Some dichotomies of the ear and eye

McLuhan - hot and cool.

 

Hot medium requires little audience participation

Speech, a cool medium because - so little is given and so much has to be filled in by the listener

Medieval manuscript culture - manuscripts were meant to be read aloud to an audience.

Oral, or manuscript culture, allowed all the senses to function at once

Punctuation allowed writing mimic speech - separating the eye from the ear.

McLuhan (and Postman) - logical thought a direct consequence of a print culture.

`literate man undergoes much separation of his imaginative, emotional and sense life'.

Separation permits more analytical and logical thought

"no accident that the Age of Reason was coexistent with the growth of a print culture" (Postman).

'In a culture dominated by print, public discourse tends to be characterised by a coherent, orderly arrangement of facts and ideas' (Postman).

Legal- system -in a print-based culture lawyers are 'well-educated, devoted to reason, and capable of impressive expositional argument' (Postman)

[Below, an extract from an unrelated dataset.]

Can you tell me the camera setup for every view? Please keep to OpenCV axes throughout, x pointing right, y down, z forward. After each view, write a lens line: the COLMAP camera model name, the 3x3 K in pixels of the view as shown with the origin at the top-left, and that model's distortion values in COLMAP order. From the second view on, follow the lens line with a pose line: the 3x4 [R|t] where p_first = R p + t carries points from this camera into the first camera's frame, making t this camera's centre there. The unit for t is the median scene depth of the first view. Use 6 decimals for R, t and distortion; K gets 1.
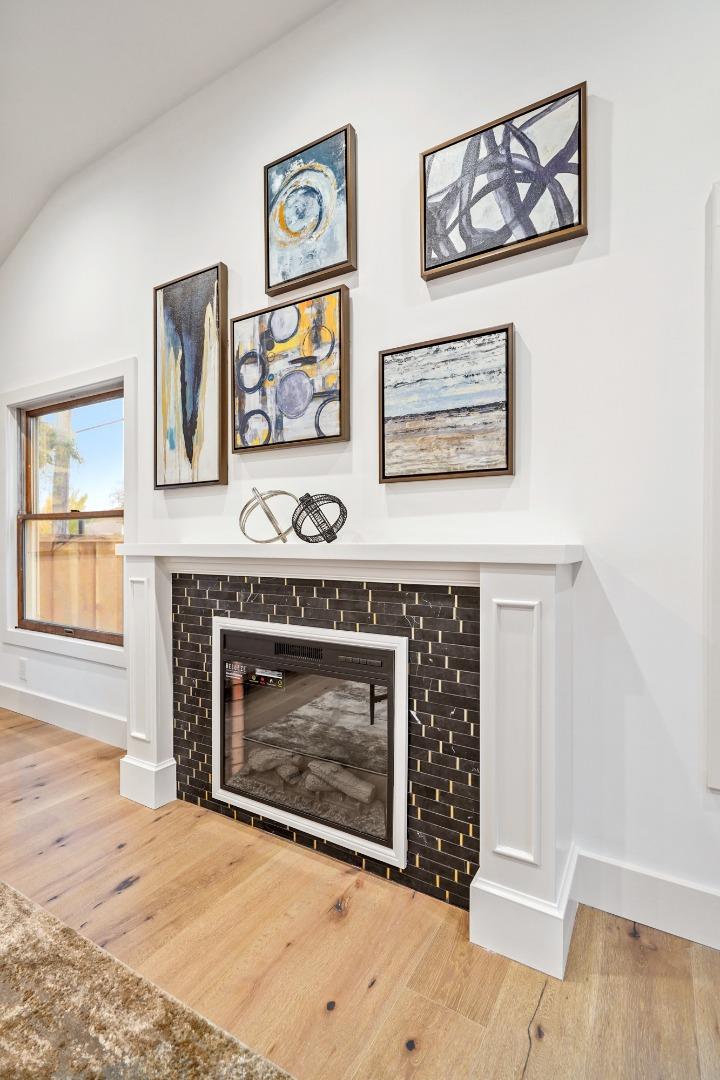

McLuhan - Technology of print communication promotes individualism and uniformity.

Print: `the technology of individualism' - began the practice of silent reading

Book intended to be read alone and silently -develops sense of privacy

Uniformity? Print allowed an increase in governmental control

`by making the vernacular a mass medium print created a new instrument of political centralism previously unknown' (McLuhan)

Unified regional dialects - nationalisation.

Maps - visual appreciation of the nation.

Ideological impact of technological determinism

If technology is an external force, like nature, it cannot easily be subjected to social control.